At the end of the day we had chance to talk a little about Boobs & Brass and what they have achieved so far. Dr Martin’s interest appeared just as passionate for what we do to raise money as for his research, acknowledging that contributions like ours make his work possible.
Whilst a lot of the technical terms and illustrations went way over our heads, we all came away feeling inspired and very reassured that what Dr. Stewart Martin and his team, together with many other researchers and scientists, are doing is so very important and does, undoubtedly,  benefit everybody who will encounter breast cancer.

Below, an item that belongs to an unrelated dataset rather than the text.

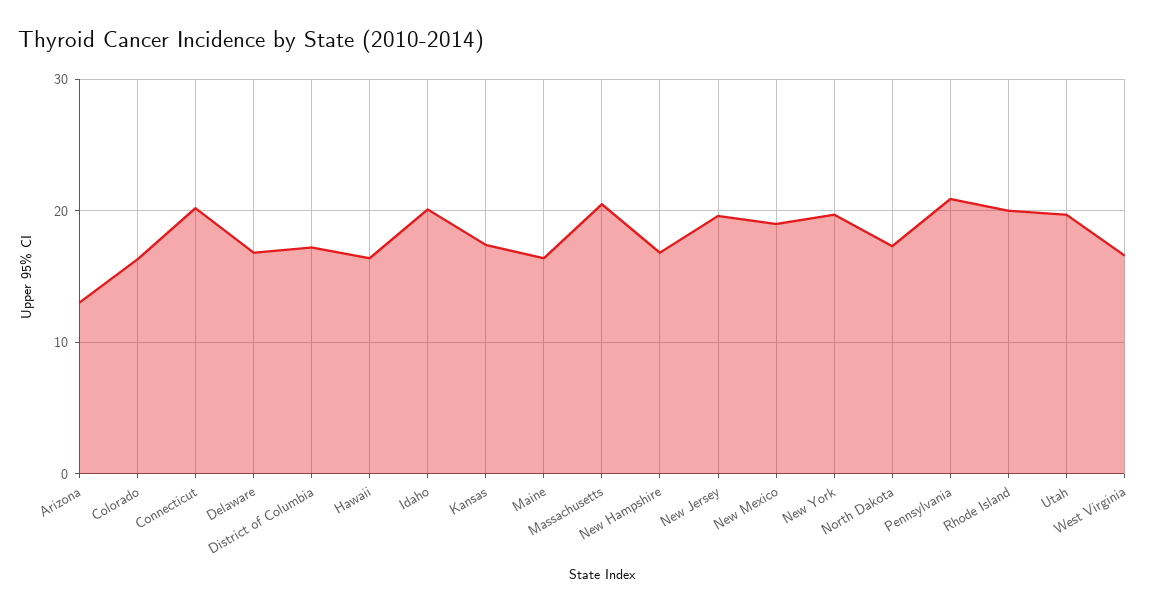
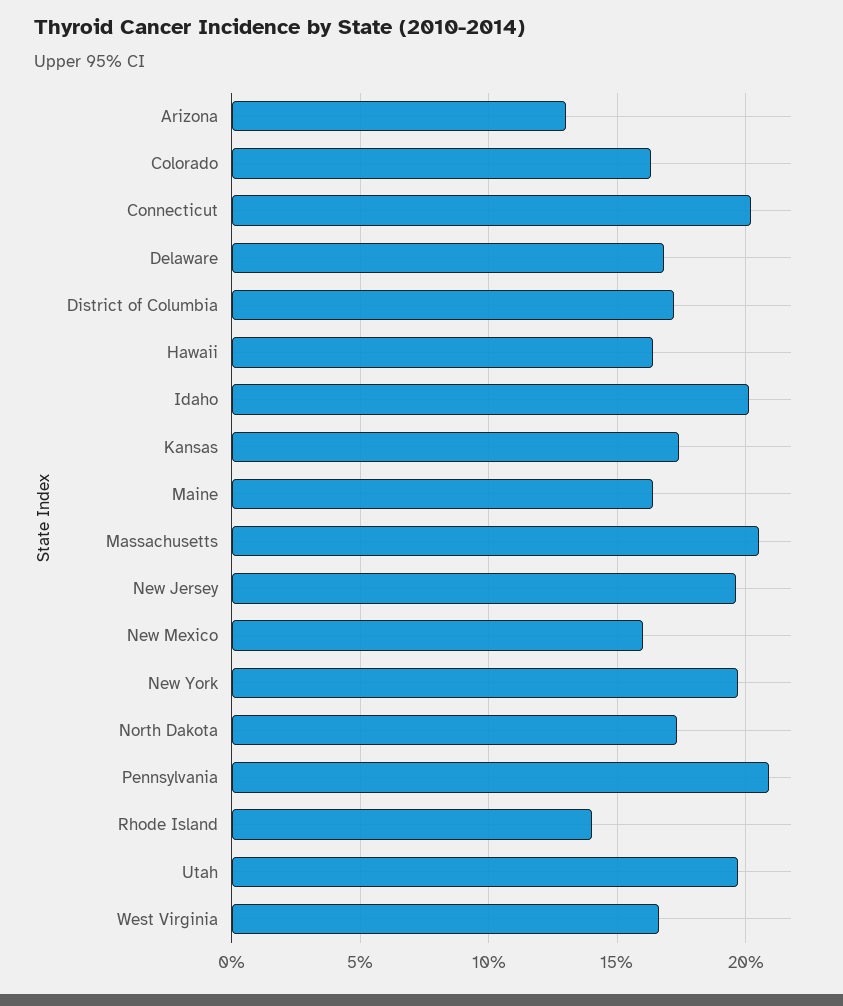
New Hampshire: 17 -> none
New Mexico: 19 -> 16
Rhode Island: 20 -> 14

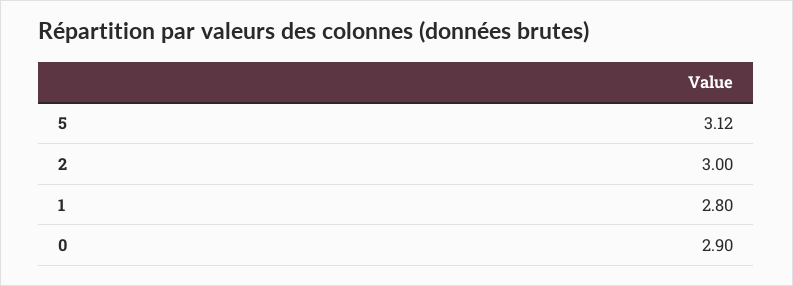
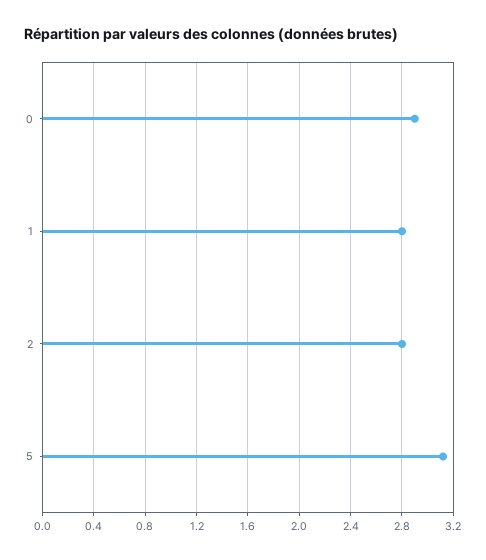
2: 3 -> 2.8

But not only that, even if the research that has been done,  results in it not helping breast cancer sufferers, it can help the researchers working on such cancers as ovarian,  pancreatic and many others.  All the findings from research projects are stored on a national system and can be accessed by other teams, so every bit of research is valuable.
On behalf of the group, I would like to thank Colin for arranging this very interesting opportunity and also Dr.  Stewart Martin for what he is doing and for spending so much of his valuable time with us and for giving us an insight into what is being done to help those less fortunate than ourselves.